I Am Yours, Cobalt Ensemble Theatre, at Stage Left Theatre. When this Judith Thompson play premiered in Toronto in 1979, it was welcomed as a groundbreaking psychological drama. Two emotionally damaged sisters vie for the center of attention, both aiming to be loved and desired. Dee (Jenny McKnight) is ruining her marriage by playing emotional and mental games with her husband, Mack (the sympathetic David Lowenthal). Mercy (Laura Bailey) revisits an illicit passion with an older man (Eric Danson) after her husband leaves her.
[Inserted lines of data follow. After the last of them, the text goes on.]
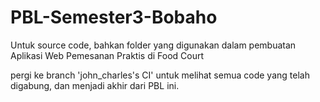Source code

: # PBL-Semester3-Bobaho
Untuk source code, bahkan folder yang digunakan dalam pembuatan Aplikasi Web Pemesanan Praktis di Food Court

pergi ke branch 'john_charles's CI' untuk melihat semua code yang telah digabung, dan menjadi akhir dari PBL ini.
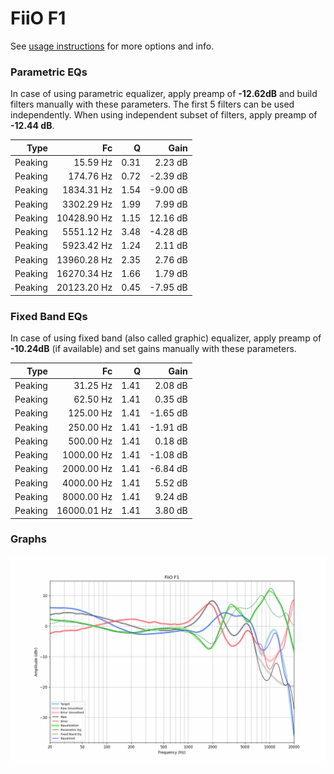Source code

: # FiiO F1
See [usage instructions](https://github.com/jaakkopasanen/AutoEq#usage) for more options and info.

### Parametric EQs
In case of using parametric equalizer, apply preamp of **-12.62dB** and build filters manually
with these parameters. The first 5 filters can be used independently.
When using independent subset of filters, apply preamp of **-12.44 dB**.

| Type    | Fc          |    Q | Gain     |
|--------:|------------:|-----:|---------:|
| Peaking | 15.59 Hz    | 0.31 | 2.23 dB  |
| Peaking | 174.76 Hz   | 0.72 | -2.39 dB |
| Peaking | 1834.31 Hz  | 1.54 | -9.00 dB |
| Peaking | 3302.29 Hz  | 1.99 | 7.99 dB  |
| Peaking | 10428.90 Hz | 1.15 | 12.16 dB |
| Peaking | 5551.12 Hz  | 3.48 | -4.28 dB |
| Peaking | 5923.42 Hz  | 1.24 | 2.11 dB  |
| Peaking | 13960.28 Hz | 2.35 | 2.76 dB  |
| Peaking | 16270.34 Hz | 1.66 | 1.79 dB  |
| Peaking | 20123.20 Hz | 0.45 | -7.95 dB |

### Fixed Band EQs
In case of using fixed band (also called graphic) equalizer, apply preamp of **-10.24dB**
(if available) and set gains manually with these parameters.

| Type    | Fc          |    Q | Gain     |
|--------:|------------:|-----:|---------:|
| Peaking | 31.25 Hz    | 1.41 | 2.08 dB  |
| Peaking | 62.50 Hz    | 1.41 | 0.35 dB  |
| Peaking | 125.00 Hz   | 1.41 | -1.65 dB |
| Peaking | 250.00 Hz   | 1.41 | -1.91 dB |
| Peaking | 500.00 Hz   | 1.41 | 0.18 dB  |
| Peaking | 1000.00 Hz  | 1.41 | -1.08 dB |
| Peaking | 2000.00 Hz  | 1.41 | -6.84 dB |
| Peaking | 4000.00 Hz  | 1.41 | 5.52 dB  |
| Peaking | 8000.00 Hz  | 1.41 | 9.24 dB  |
| Peaking | 16000.01 Hz | 1.41 | 3.80 dB  |

### Graphs
![](./FiiO%20F1.png)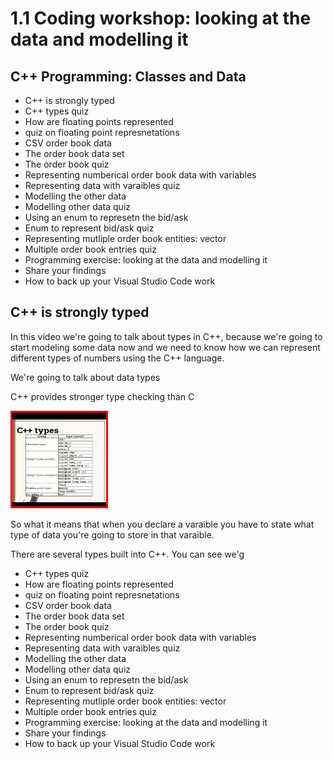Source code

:# 1.1 Coding workshop: looking at the data and modelling it

## C++ Programming: Classes and Data

- C++ is strongly typed
- C++ types quiz
- How are floating points represented
- quiz on floating point represnetations
- CSV order book data
- The order book data set
- The order book quiz
- Representing numberical order book data with variables
- Representing data with varaibles quiz
- Modelling the other data
- Modelling other data quiz
- Using an enum to represetn the bid/ask
- Enum to represent bid/ask quiz
- Representing mutliple order book entities: vector
- Multiple order book entries quiz
- Programming exercise: looking at the data and modelling it
- Share your findings
- How to back up your Visual Studio Code work

## C++ is strongly typed

In this video we're going to talk about types in C++, because we're going to start modeling some data now and we need to know how we can represent different types of numbers using the C++ language.

We're going to talk about data types

C++ provides stronger type checking than C

<!-- ![C++ types](../../assets/images/Screenshot_2024-02-14_01-00-01.png) -->

<img src="../../assets/images/Screenshot_2024-02-14_01-00-01.png" style="
    border: solid 3px red;
    width: 150px;
    height: 150px;
">

So what it means that when you declare a varaible you have to state what type of data you're going to store in that varaible.

There are several types built into C++. You can see we'g

- C++ types quiz
- How are floating points represented
- quiz on floating point represnetations
- CSV order book data
- The order book data set
- The order book quiz
- Representing numberical order book data with variables
- Representing data with varaibles quiz
- Modelling the other data
- Modelling other data quiz
- Using an enum to represetn the bid/ask
- Enum to represent bid/ask quiz
- Representing mutliple order book entities: vector
- Multiple order book entries quiz
- Programming exercise: looking at the data and modelling it
- Share your findings
- How to back up your Visual Studio Code work
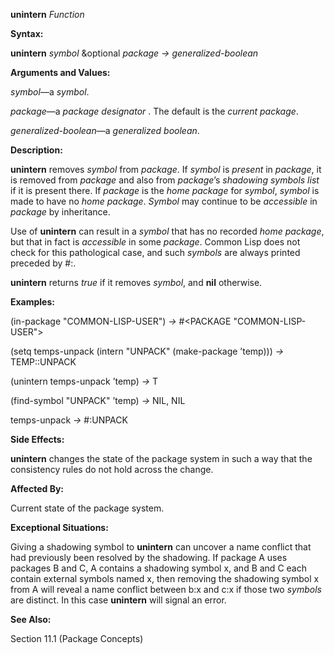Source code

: **unintern** *Function* 

**Syntax:** 

**unintern** *symbol* &optional *package → generalized-boolean* 

**Arguments and Values:** 

*symbol*—a *symbol*. 

*package*—a *package designator* . The default is the *current package*. 

*generalized-boolean*—a *generalized boolean*. 

**Description:** 

**unintern** removes *symbol* from *package*. If *symbol* is *present* in *package*, it is removed from *package* and also from *package*’s *shadowing symbols list* if it is present there. If *package* is the *home package* for *symbol*, *symbol* is made to have no *home package*. *Symbol* may continue to be *accessible* in *package* by inheritance. 

Use of **unintern** can result in a *symbol* that has no recorded *home package*, but that in fact is *accessible* in some *package*. Common Lisp does not check for this pathological case, and such *symbols* are always printed preceded by #:. 

**unintern** returns *true* if it removes *symbol*, and **nil** otherwise. 

**Examples:** 

(in-package "COMMON-LISP-USER") *→* #&#60;PACKAGE "COMMON-LISP-USER"&#62; 

(setq temps-unpack (intern "UNPACK" (make-package ’temp))) *→* TEMP::UNPACK 

(unintern temps-unpack ’temp) *→* T 

(find-symbol "UNPACK" ’temp) *→* NIL, NIL 

temps-unpack *→* #:UNPACK 

**Side Effects:** 

**unintern** changes the state of the package system in such a way that the consistency rules do not hold across the change. 

**Affected By:** 

Current state of the package system. 



 

 

**Exceptional Situations:** 

Giving a shadowing symbol to **unintern** can uncover a name conflict that had previously been resolved by the shadowing. If package A uses packages B and C, A contains a shadowing symbol x, and B and C each contain external symbols named x, then removing the shadowing symbol x from A will reveal a name conflict between b:x and c:x if those two *symbols* are distinct. In this case **unintern** will signal an error. 

**See Also:** 

Section 11.1 (Package Concepts) 

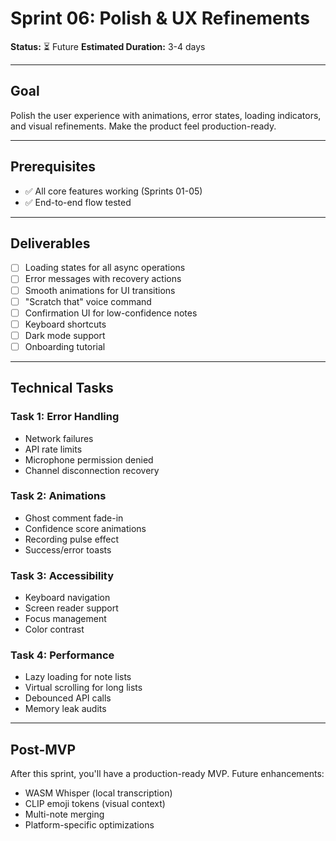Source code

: # Sprint 06: Polish & UX Refinements

**Status:** ⏳ Future
**Estimated Duration:** 3-4 days

---

## Goal

Polish the user experience with animations, error states, loading indicators, and visual refinements. Make the product feel production-ready.

---

## Prerequisites

- ✅ All core features working (Sprints 01-05)
- ✅ End-to-end flow tested

---

## Deliverables

- [ ] Loading states for all async operations
- [ ] Error messages with recovery actions
- [ ] Smooth animations for UI transitions
- [ ] "Scratch that" voice command
- [ ] Confirmation UI for low-confidence notes
- [ ] Keyboard shortcuts
- [ ] Dark mode support
- [ ] Onboarding tutorial

---

## Technical Tasks

### Task 1: Error Handling

- Network failures
- API rate limits
- Microphone permission denied
- Channel disconnection recovery

### Task 2: Animations

- Ghost comment fade-in
- Confidence score animations
- Recording pulse effect
- Success/error toasts

### Task 3: Accessibility

- Keyboard navigation
- Screen reader support
- Focus management
- Color contrast

### Task 4: Performance

- Lazy loading for note lists
- Virtual scrolling for long lists
- Debounced API calls
- Memory leak audits

---

## Post-MVP

After this sprint, you'll have a production-ready MVP. Future enhancements:
- WASM Whisper (local transcription)
- CLIP emoji tokens (visual context)
- Multi-note merging
- Platform-specific optimizations
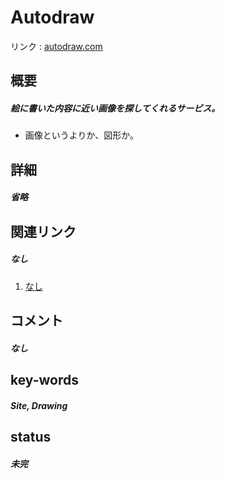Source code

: # Autodraw

リンク : [autodraw.com](https://www.autodraw.com/)

## 概要
##### 絵に書いた内容に近い画像を探してくれるサービス。
- 画像というよりか、図形か。

## 詳細
##### 省略

## 関連リンク
##### なし
1. [なし]()

## コメント
##### なし

## key-words
##### Site, Drawing

## status
##### 未完
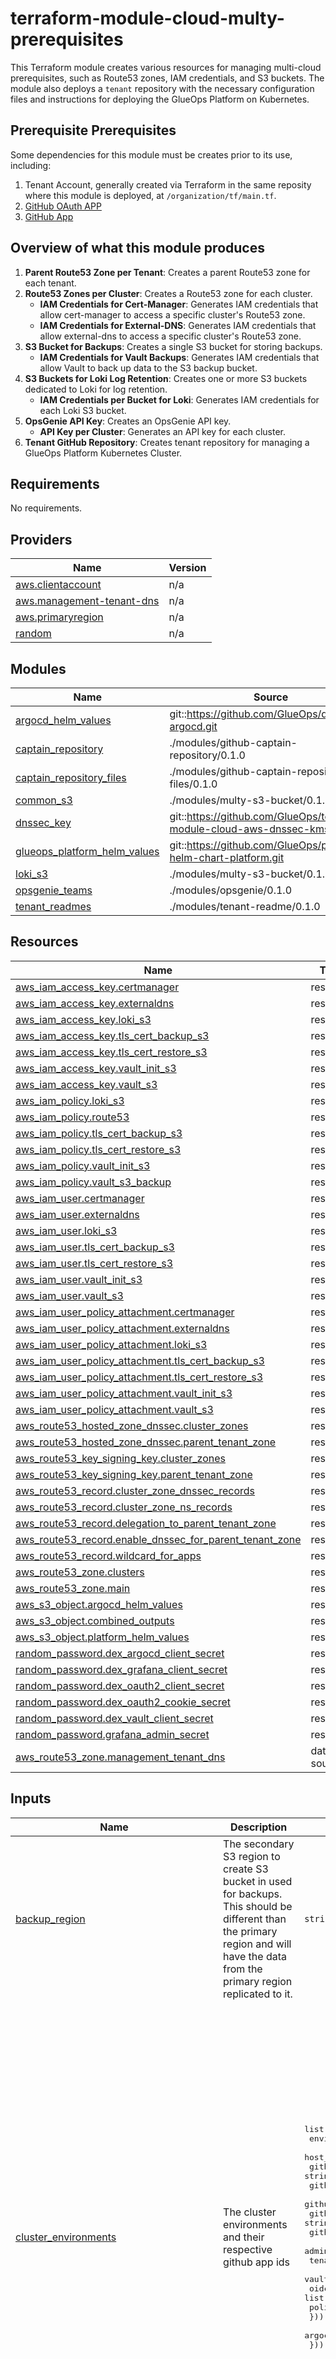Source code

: <!-- BEGIN_TF_DOCS -->
# terraform-module-cloud-multy-prerequisites

This Terraform module creates various resources for managing multi-cloud prerequisites, such as Route53 zones, IAM credentials, and S3 buckets.
The module also deploys a `tenant` repository with the necessary configuration files and instructions for deploying the GlueOps Platform on Kubernetes.

## Prerequisite Prerequisites

Some dependencies for this module must be creates prior to its use, including:

1. Tenant Account, generally created via Terraform in the same reposity where this module is deployed, at `/organization/tf/main.tf`.
2. [GitHub OAuth APP](https://github.com/GlueOps/docs-github-apps/blob/main/github_oauth_app.md)
3. [GitHub App](https://github.com/GlueOps/docs-github-apps/blob/main/github_app.md)

## Overview of what this module produces

1. **Parent Route53 Zone per Tenant**: Creates a parent Route53 zone for each tenant.
2. **Route53 Zones per Cluster**: Creates a Route53 zone for each cluster.
    - **IAM Credentials for Cert-Manager**: Generates IAM credentials that allow cert-manager to access a specific cluster's Route53 zone.
    - **IAM Credentials for External-DNS**: Generates IAM credentials that allow external-dns to access a specific cluster's Route53 zone.
3. **S3 Bucket for Backups**: Creates a single S3 bucket for storing backups.
    - **IAM Credentials for Vault Backups**: Generates IAM credentials that allow Vault to back up data to the S3 backup bucket.
4. **S3 Buckets for Loki Log Retention**: Creates one or more S3 buckets dedicated to Loki for log retention.
    - **IAM Credentials per Bucket for Loki**: Generates IAM credentials for each Loki S3 bucket.
5. **OpsGenie API Key**: Creates an OpsGenie API key.
    - **API Key per Cluster**: Generates an API key for each cluster.
6. **Tenant GitHub Repository**: Creates tenant repository for managing a GlueOps Platform Kubernetes Cluster.

## Requirements

No requirements.

## Providers

| Name | Version |
|------|---------|
| <a name="provider_aws.clientaccount"></a> [aws.clientaccount](#provider\_aws.clientaccount) | n/a |
| <a name="provider_aws.management-tenant-dns"></a> [aws.management-tenant-dns](#provider\_aws.management-tenant-dns) | n/a |
| <a name="provider_aws.primaryregion"></a> [aws.primaryregion](#provider\_aws.primaryregion) | n/a |
| <a name="provider_random"></a> [random](#provider\_random) | n/a |

## Modules

| Name | Source | Version |
|------|--------|---------|
| <a name="module_argocd_helm_values"></a> [argocd\_helm\_values](#module\_argocd\_helm\_values) | git::https://github.com/GlueOps/docs-argocd.git | v0.15.0 |
| <a name="module_captain_repository"></a> [captain\_repository](#module\_captain\_repository) | ./modules/github-captain-repository/0.1.0 | n/a |
| <a name="module_captain_repository_files"></a> [captain\_repository\_files](#module\_captain\_repository\_files) | ./modules/github-captain-repository-files/0.1.0 | n/a |
| <a name="module_common_s3"></a> [common\_s3](#module\_common\_s3) | ./modules/multy-s3-bucket/0.1.0 | n/a |
| <a name="module_dnssec_key"></a> [dnssec\_key](#module\_dnssec\_key) | git::https://github.com/GlueOps/terraform-module-cloud-aws-dnssec-kms-key.git | v0.3.0 |
| <a name="module_glueops_platform_helm_values"></a> [glueops\_platform\_helm\_values](#module\_glueops\_platform\_helm\_values) | git::https://github.com/GlueOps/platform-helm-chart-platform.git | v0.57.1 |
| <a name="module_loki_s3"></a> [loki\_s3](#module\_loki\_s3) | ./modules/multy-s3-bucket/0.1.0 | n/a |
| <a name="module_opsgenie_teams"></a> [opsgenie\_teams](#module\_opsgenie\_teams) | ./modules/opsgenie/0.1.0 | n/a |
| <a name="module_tenant_readmes"></a> [tenant\_readmes](#module\_tenant\_readmes) | ./modules/tenant-readme/0.1.0 | n/a |

## Resources

| Name | Type |
|------|------|
| [aws_iam_access_key.certmanager](https://registry.terraform.io/providers/hashicorp/aws/latest/docs/resources/iam_access_key) | resource |
| [aws_iam_access_key.externaldns](https://registry.terraform.io/providers/hashicorp/aws/latest/docs/resources/iam_access_key) | resource |
| [aws_iam_access_key.loki_s3](https://registry.terraform.io/providers/hashicorp/aws/latest/docs/resources/iam_access_key) | resource |
| [aws_iam_access_key.tls_cert_backup_s3](https://registry.terraform.io/providers/hashicorp/aws/latest/docs/resources/iam_access_key) | resource |
| [aws_iam_access_key.tls_cert_restore_s3](https://registry.terraform.io/providers/hashicorp/aws/latest/docs/resources/iam_access_key) | resource |
| [aws_iam_access_key.vault_init_s3](https://registry.terraform.io/providers/hashicorp/aws/latest/docs/resources/iam_access_key) | resource |
| [aws_iam_access_key.vault_s3](https://registry.terraform.io/providers/hashicorp/aws/latest/docs/resources/iam_access_key) | resource |
| [aws_iam_policy.loki_s3](https://registry.terraform.io/providers/hashicorp/aws/latest/docs/resources/iam_policy) | resource |
| [aws_iam_policy.route53](https://registry.terraform.io/providers/hashicorp/aws/latest/docs/resources/iam_policy) | resource |
| [aws_iam_policy.tls_cert_backup_s3](https://registry.terraform.io/providers/hashicorp/aws/latest/docs/resources/iam_policy) | resource |
| [aws_iam_policy.tls_cert_restore_s3](https://registry.terraform.io/providers/hashicorp/aws/latest/docs/resources/iam_policy) | resource |
| [aws_iam_policy.vault_init_s3](https://registry.terraform.io/providers/hashicorp/aws/latest/docs/resources/iam_policy) | resource |
| [aws_iam_policy.vault_s3_backup](https://registry.terraform.io/providers/hashicorp/aws/latest/docs/resources/iam_policy) | resource |
| [aws_iam_user.certmanager](https://registry.terraform.io/providers/hashicorp/aws/latest/docs/resources/iam_user) | resource |
| [aws_iam_user.externaldns](https://registry.terraform.io/providers/hashicorp/aws/latest/docs/resources/iam_user) | resource |
| [aws_iam_user.loki_s3](https://registry.terraform.io/providers/hashicorp/aws/latest/docs/resources/iam_user) | resource |
| [aws_iam_user.tls_cert_backup_s3](https://registry.terraform.io/providers/hashicorp/aws/latest/docs/resources/iam_user) | resource |
| [aws_iam_user.tls_cert_restore_s3](https://registry.terraform.io/providers/hashicorp/aws/latest/docs/resources/iam_user) | resource |
| [aws_iam_user.vault_init_s3](https://registry.terraform.io/providers/hashicorp/aws/latest/docs/resources/iam_user) | resource |
| [aws_iam_user.vault_s3](https://registry.terraform.io/providers/hashicorp/aws/latest/docs/resources/iam_user) | resource |
| [aws_iam_user_policy_attachment.certmanager](https://registry.terraform.io/providers/hashicorp/aws/latest/docs/resources/iam_user_policy_attachment) | resource |
| [aws_iam_user_policy_attachment.externaldns](https://registry.terraform.io/providers/hashicorp/aws/latest/docs/resources/iam_user_policy_attachment) | resource |
| [aws_iam_user_policy_attachment.loki_s3](https://registry.terraform.io/providers/hashicorp/aws/latest/docs/resources/iam_user_policy_attachment) | resource |
| [aws_iam_user_policy_attachment.tls_cert_backup_s3](https://registry.terraform.io/providers/hashicorp/aws/latest/docs/resources/iam_user_policy_attachment) | resource |
| [aws_iam_user_policy_attachment.tls_cert_restore_s3](https://registry.terraform.io/providers/hashicorp/aws/latest/docs/resources/iam_user_policy_attachment) | resource |
| [aws_iam_user_policy_attachment.vault_init_s3](https://registry.terraform.io/providers/hashicorp/aws/latest/docs/resources/iam_user_policy_attachment) | resource |
| [aws_iam_user_policy_attachment.vault_s3](https://registry.terraform.io/providers/hashicorp/aws/latest/docs/resources/iam_user_policy_attachment) | resource |
| [aws_route53_hosted_zone_dnssec.cluster_zones](https://registry.terraform.io/providers/hashicorp/aws/latest/docs/resources/route53_hosted_zone_dnssec) | resource |
| [aws_route53_hosted_zone_dnssec.parent_tenant_zone](https://registry.terraform.io/providers/hashicorp/aws/latest/docs/resources/route53_hosted_zone_dnssec) | resource |
| [aws_route53_key_signing_key.cluster_zones](https://registry.terraform.io/providers/hashicorp/aws/latest/docs/resources/route53_key_signing_key) | resource |
| [aws_route53_key_signing_key.parent_tenant_zone](https://registry.terraform.io/providers/hashicorp/aws/latest/docs/resources/route53_key_signing_key) | resource |
| [aws_route53_record.cluster_zone_dnssec_records](https://registry.terraform.io/providers/hashicorp/aws/latest/docs/resources/route53_record) | resource |
| [aws_route53_record.cluster_zone_ns_records](https://registry.terraform.io/providers/hashicorp/aws/latest/docs/resources/route53_record) | resource |
| [aws_route53_record.delegation_to_parent_tenant_zone](https://registry.terraform.io/providers/hashicorp/aws/latest/docs/resources/route53_record) | resource |
| [aws_route53_record.enable_dnssec_for_parent_tenant_zone](https://registry.terraform.io/providers/hashicorp/aws/latest/docs/resources/route53_record) | resource |
| [aws_route53_record.wildcard_for_apps](https://registry.terraform.io/providers/hashicorp/aws/latest/docs/resources/route53_record) | resource |
| [aws_route53_zone.clusters](https://registry.terraform.io/providers/hashicorp/aws/latest/docs/resources/route53_zone) | resource |
| [aws_route53_zone.main](https://registry.terraform.io/providers/hashicorp/aws/latest/docs/resources/route53_zone) | resource |
| [aws_s3_object.argocd_helm_values](https://registry.terraform.io/providers/hashicorp/aws/latest/docs/resources/s3_object) | resource |
| [aws_s3_object.combined_outputs](https://registry.terraform.io/providers/hashicorp/aws/latest/docs/resources/s3_object) | resource |
| [aws_s3_object.platform_helm_values](https://registry.terraform.io/providers/hashicorp/aws/latest/docs/resources/s3_object) | resource |
| [random_password.dex_argocd_client_secret](https://registry.terraform.io/providers/hashicorp/random/latest/docs/resources/password) | resource |
| [random_password.dex_grafana_client_secret](https://registry.terraform.io/providers/hashicorp/random/latest/docs/resources/password) | resource |
| [random_password.dex_oauth2_client_secret](https://registry.terraform.io/providers/hashicorp/random/latest/docs/resources/password) | resource |
| [random_password.dex_oauth2_cookie_secret](https://registry.terraform.io/providers/hashicorp/random/latest/docs/resources/password) | resource |
| [random_password.dex_vault_client_secret](https://registry.terraform.io/providers/hashicorp/random/latest/docs/resources/password) | resource |
| [random_password.grafana_admin_secret](https://registry.terraform.io/providers/hashicorp/random/latest/docs/resources/password) | resource |
| [aws_route53_zone.management_tenant_dns](https://registry.terraform.io/providers/hashicorp/aws/latest/docs/data-sources/route53_zone) | data source |

## Inputs

| Name | Description | Type | Default | Required |
|------|-------------|------|---------|:--------:|
| <a name="input_backup_region"></a> [backup\_region](#input\_backup\_region) | The secondary S3 region to create S3 bucket in used for backups. This should be different than the primary region and will have the data from the primary region replicated to it. | `string` | n/a | yes |
| <a name="input_cluster_environments"></a> [cluster\_environments](#input\_cluster\_environments) | The cluster environments and their respective github app ids | <pre>list(object({<br/>    environment_name                     = string<br/>    host_network_enabled                 = bool<br/>    github_oauth_app_client_id           = string<br/>    github_oauth_app_client_secret       = string<br/>    github_tenant_app_id                 = string<br/>    github_tenant_app_installation_id    = string<br/>    github_tenant_app_b64enc_private_key = string<br/>    admin_github_org_name                = string<br/>    tenant_github_org_name               = string<br/>    vault_github_org_team_policy_mappings = list(object({<br/>      oidc_groups = list(string)<br/>      policy_name = string<br/>    }))<br/>    argocd_rbac_policies = string<br/>  }))</pre> | <pre>[<br/>  {<br/>    "admin_github_org_name": "GlueOps",<br/>    "argocd_rbac_policies": "      g, GlueOps:argocd_super_admins, role:admin\n      g, glueops-rocks:developers, role:developers\n      p, role:developers, clusters, get, *, allow\n      p, role:developers, *, get, development, allow\n      p, role:developers, repositories, *, development/*, allow\n      p, role:developers, applications, *, development/*, allow\n      p, role:developers, exec, *, development/*, allow\n",<br/>    "environment_name": "test",<br/>    "github_oauth_app_client_id": "oauth-app-id",<br/>    "github_oauth_app_client_secret": "oauth-app-secret",<br/>    "github_tenant_app_b64enc_private_key": "tenant-github-app-b64enc-private-key",<br/>    "github_tenant_app_id": "tenant-github-app-id",<br/>    "github_tenant_app_installation_id": "tenant-github-app-installation-id",<br/>    "host_network_enabled": true,<br/>    "tenant_github_org_name": "glueops-rocks",<br/>    "vault_github_org_team_policy_mappings": [<br/>      {<br/>        "oidc_groups": [<br/>          "GlueOps:vault_super_admins"<br/>        ],<br/>        "policy_name": "editor"<br/>      },<br/>      {<br/>        "oidc_groups": [<br/>          "GlueOps:vault_super_admins",<br/>          "testing-okta:developers"<br/>        ],<br/>        "policy_name": "reader"<br/>      }<br/>    ]<br/>  }<br/>]</pre> | no |
| <a name="input_github_owner"></a> [github\_owner](#input\_github\_owner) | The GitHub Owner where the tenant repo will be deployed. | `string` | n/a | yes |
| <a name="input_management_tenant_dns_aws_account_id"></a> [management\_tenant\_dns\_aws\_account\_id](#input\_management\_tenant\_dns\_aws\_account\_id) | The company AWS account id for the management-tenant-dns account | `string` | n/a | yes |
| <a name="input_management_tenant_dns_zoneid"></a> [management\_tenant\_dns\_zoneid](#input\_management\_tenant\_dns\_zoneid) | The Route53 ZoneID that all the delegation is coming from. | `string` | n/a | yes |
| <a name="input_opsgenie_emails"></a> [opsgenie\_emails](#input\_opsgenie\_emails) | List of user email addresses | `list(string)` | n/a | yes |
| <a name="input_primary_region"></a> [primary\_region](#input\_primary\_region) | The primary S3 region to create S3 bucket in used for backups. This should be the same region as the one where the cluster is being deployed. | `string` | n/a | yes |
| <a name="input_tenant_account_id"></a> [tenant\_account\_id](#input\_tenant\_account\_id) | The tenant AWS account id | `string` | n/a | yes |
| <a name="input_tenant_key"></a> [tenant\_key](#input\_tenant\_key) | The tenant key | `string` | n/a | yes |
| <a name="input_this_is_development"></a> [this\_is\_development](#input\_this\_is\_development) | The development cluster environment and data/resources can be destroyed! | `string` | `false` | no |

## Outputs

No outputs.
<!-- END_TF_DOCS -->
Eventually Dee is impregnated after a passionate night with the young Toilane (the tightly wound Brad Harbaugh), who wants to be her modern “knight without armor.” Mercy is called upon to lie for the sister she loathes when Toilane and his dominating, lonely mother Pegs (P.J. Jenkinson) file a custody suit over the child.

This is a disturbing play in which the characters alternately face or flee their demons, and Thompson fluidly interweaves memory, delusion, and gritty reality. Yet in the 22 years since I Am Yours was written, its social commentary has been blunted. Perhaps this explains the audience’s laughter at inappropriate times. Under the direction of Robin Stanton the Cobalt Ensemble goes at this dark, twisted tale full tilt. But the beasts this play unleashes are not as emotionally wrenching as they once were.